Le mot d’ordre de l’événement est l’obscurité – celle de l’espoir familial irrémédiablement obstrué, celle de l’état de conscience de Michaela. Il ne faut pas avoir peur du noir pour se laisser enfermer dans un tel spectacle ! Tout le monde – chanteurs, comédiens, musiciens et même public – est rassemblé sur la scène, sans aucune lumière. Une faible lueur vient bientôt permettre à l’orchestre de jouer, mais c’est tout : Koma commence en aveugle. Ce n’est pas une idée de la metteure en scène Dagmar Schlingmann mais une volonté du compositeur et du librettiste. La lumière (Jörg Schmidt) viendra, mais toujours étroitement liée à la musique, elle-même en adéquation avec la dramaturgie. Les flashbacks, quant à eux, bénéficient d’un éclairage plus normal. Sabine Mader organise sa scénographie autour d’un cube a giorno qui accueille les émotions de la famille, les pensées et les souvenirs de la malade, en particulier ceux de son enfance.

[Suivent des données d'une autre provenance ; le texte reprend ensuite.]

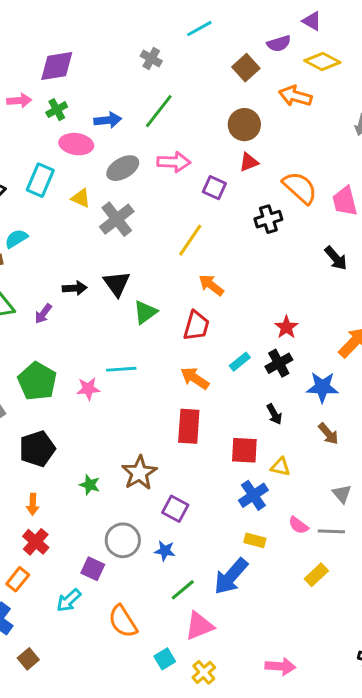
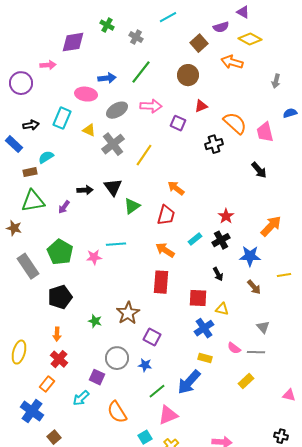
green cross: (57, 110) -> (107, 25), moved, turned -32
brown circle: (244, 125) -> (188, 75), moved
yellow line: (190, 240) -> (144, 155), moved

La vocalité très personnelle choisie par Haas, peut-être héritée de l’opéra traditionnel chinois et des pièces chantées à plusieurs, en Europe, durant la Renaissance, alterne avec le texte parlé. Le soprano très souple d’Ekaterina Kudryavtseva se joue des ruptures et du legato contradictoire du rôle de Michaela. Celui de Jasmin est également écrit pour un soprano, et c’est Pia Davila qui lui prête un timbre bien projeté. La basse enveloppante de Rainer Mesecke incarne Michael dont la partie transmet une certaine émotion. Enfin, il faut saluer la grande prouesse de Daniel Gloger qui honore le rôle d’Alexander d’un baryton flatteur pour ensuite endosser celui de la mère de l’héroïne, en retournant la voix comme l’on retourne un gant, s’exprimant alors en contre-ténor. On remarque la prestation des actrices et acteurs Emi Aalto (Barbara), Yannik Heckmann, Niklas Marian Müller et Lea Mergell (les infirmiers János, Nikos et Zdravko), Claudia Renner (Docteur Schönbühl) et Nora Schulte (Docteur Auer).
À la tête du Staatsorchester Braunschweig, le chef et compositeur germano-grec Alexis Agrafiotis signe une lecture précise de Koma, malgré l’obscurité dans lesquelles sont jouée les premières mesures, et ne ménage pas ses efforts pour porter le drame.